On the Second Day of Christmas – Nadia Khan

On the second day of Christmas...Today Nadia Khan from Irwin Mitchell’s Real Estate Disputes team examines the case of A Grantor v A Grantee which sets out the Tribunal’s jurisdiction in relation to awarding costs when it acts as an Arbitrator.

The Upper Tribunal (Lands Chamber) considered whether it had jurisdiction to award costs in circumstances where it had acted as an arbitrator and had allowed the claimant landowner and grantor’s claim for compensation for ‘injurious affection’. The Upper Tribunal refused the grantee’s (respondent’s) argument that the tribunal had no jurisdiction to award costs against it. 

The claimant was the current owner of land, where a pipeline ran through, pursuant to a deed of grant of easement of which the respondent had the benefit. The pipeline was placed consensually, without exercising compulsory purchase powers. The deed of grant included a clause providing for compensation to be payable to the claimant if the development was prevented due to the pipeline. It also included an arbitration clause providing for a reference to the Upper Tribunal to determine the quantum of that compensation. The deed made no mention to costs. As a result, an issue arose as to whether the Tribunal had jurisdiction to make an award for costs. 

The Upper Tribunal held that the tribunal had the power to award costs under r10(6)(b) of the Tribunal Procedure (Lands Chamber) Rules 2010, SI 2010/2600 as amended (“2010 Rules”), on the basis that the claimant had pleaded the claim under s7 of the Compulsory Purchase Act 1965 as a claim for injurious affection of land. In addition, when the tribunal had acted as an arbitrator to determine the reference by consent under s1(5) of the Lands Tribunal Act 1949, it had no power to award costs under s61 of the Arbitration Act 1996, it had the power to do so under 10(6)(b) of the 2010 Rules. 

Why is this important?

This case determines an important point of law in the Tribunal’s jurisdiction in relation to the context of significant amendments to the rules of awarding costs. 

The ruling carefully binds the Tribunal’s jurisdictions to award costs and to sit as an arbitrator in reference by consent, and the relevance of the Arbitration Act 1996. Significantly, the case determines that where the Upper Tribunal sits as an arbitrator, in reference by consent, the 1996 Act does not apply save for those provisions identified in rule 30 of the 2010 Rules. Section 61, which deals with awards of costs, is not one of those provisions and therefore does not apply. 

The Tribunal’s only jurisdiction to award costs is set out in rule 10 of the 2010 Rules.

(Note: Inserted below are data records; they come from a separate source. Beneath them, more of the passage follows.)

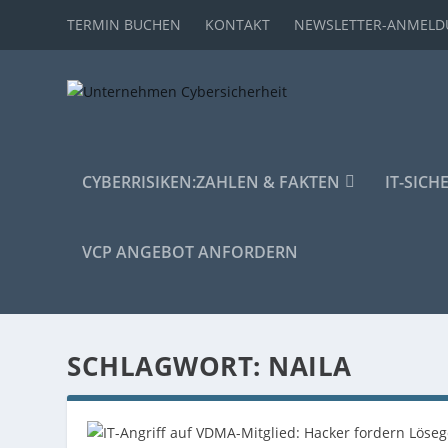
TERMIN BUCHEN
KONTAKT
NEWSLETTER-ANMEL
CYBERRISIKEN:
ZAHLEN & FAKTEN
IT-SICH
VCP ANGEBOT ANFORDERN
SCHLAGWORT:
NAILA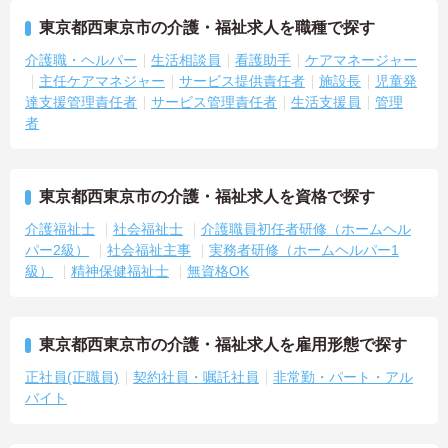
東京都西東京市の介護・福祉求人を職種で探す
介護職・ヘルパー
生活相談員
看護助手
ケアマネージャー
主任ケアマネジャー
サービス提供責任者
施設長
児童発
達支援管理責任者
サービス管理責任者
生活支援員
管理
者
東京都西東京市の介護・福祉求人を資格で探す
介護福祉士
社会福祉士
介護職員初任者研修（ホームヘル
パー2級）
社会福祉主事
実務者研修（ホームヘルパー1
級）
精神保健福祉士
無資格OK
東京都西東京市の介護・福祉求人を雇用形態で探す
正社員(正職員)
契約社員・嘱託社員
非常勤・パート・アル
バイト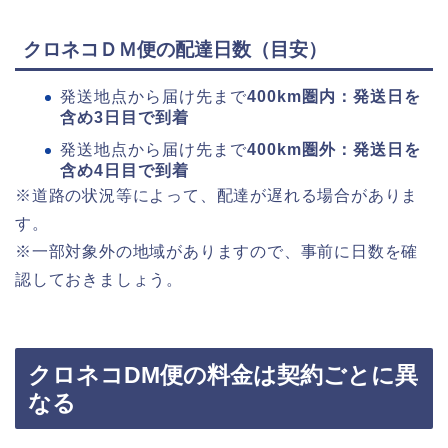
クロネコＤＭ便の配達日数（目安）
発送地点から届け先まで
400km圏内：発送日を
含め3日目で到着
発送地点から届け先まで
400km圏外：発送日を
含め4日目で到着
※道路の状況等によって、配達が遅れる場合がありま
す。
※一部対象外の地域がありますので、事前に日数を確
認しておきましょう。
クロネコDM便の料金は契約ごとに異
なる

That rule only provides for costs to be payable in particular cases. Although, the Tribunal accepted that this reference was one concerning ‘injurious affection’ within rule 10(6)(b), not all disputes will fall within the identified categories. In such instances, a costs award would only be made in the case of unreasonable conduct or when parties have agreed that costs would be payable in accordance with rule 10(4).